Per quanto riguarda le misure tecniche e organizzative adottate per garantire la disponibilità e la resilienza dei sistemi e dei servizi di trattamento, nonché il ripristino tempestivo della disponibilità e dell’accesso dei dati personali in caso di incidente, l’Azienda ha dichiarato che “non c’è una procedura formalizzata e che il backup dei dati e dei sistemi aziendali è effettuato “full” una volta a settimana e “incrementale” gli altri giorni” e che “l’Azienda al momento della violazione non disponeva di un piano di rispristino dei diversi servizi con particolare riguardo a quelli definiti “critici” e che, a seguito dell’incidente, ha predisposto una proposta di piano di ripristino che la direzione aziendale ha approvato”.

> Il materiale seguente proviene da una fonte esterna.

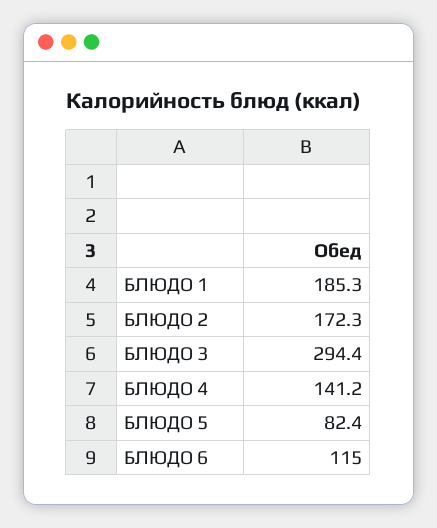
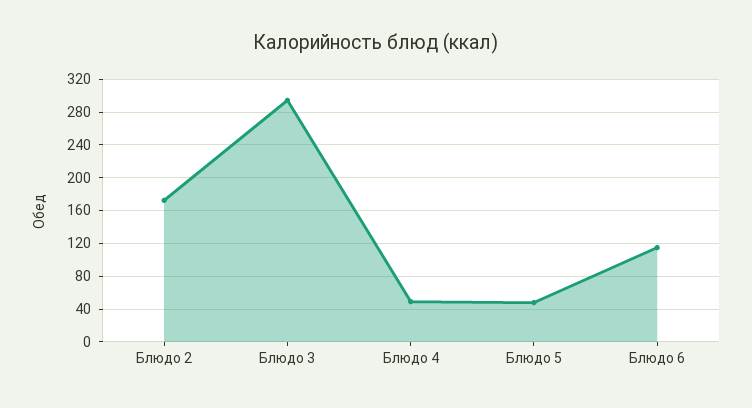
БЛЮДО 1: 185.3 -> none
БЛЮДО 4: 141.2 -> 50
БЛЮДО 5: 82.4 -> 50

Nel sanzionare l’illecito il Garante ha tenuto conto del fatto che il data breach ha riguardato dati idonei a rilevare informazioni sulla salute di un numero molto rilevante di interessati, ma anche dell’atteggiamento non intenzionale e collaborativo della Asl. Dopo l’accaduto, l’azienda ha adottato una serie di misure volte non solo ad attenuare il danno subito dagli interessati, ma anche a ridurre la replicabilità dell’evento stesso, tra le quali l’attivazione di una procedura di accesso alla rete tramite Vpn con doppio fattore di autenticazione.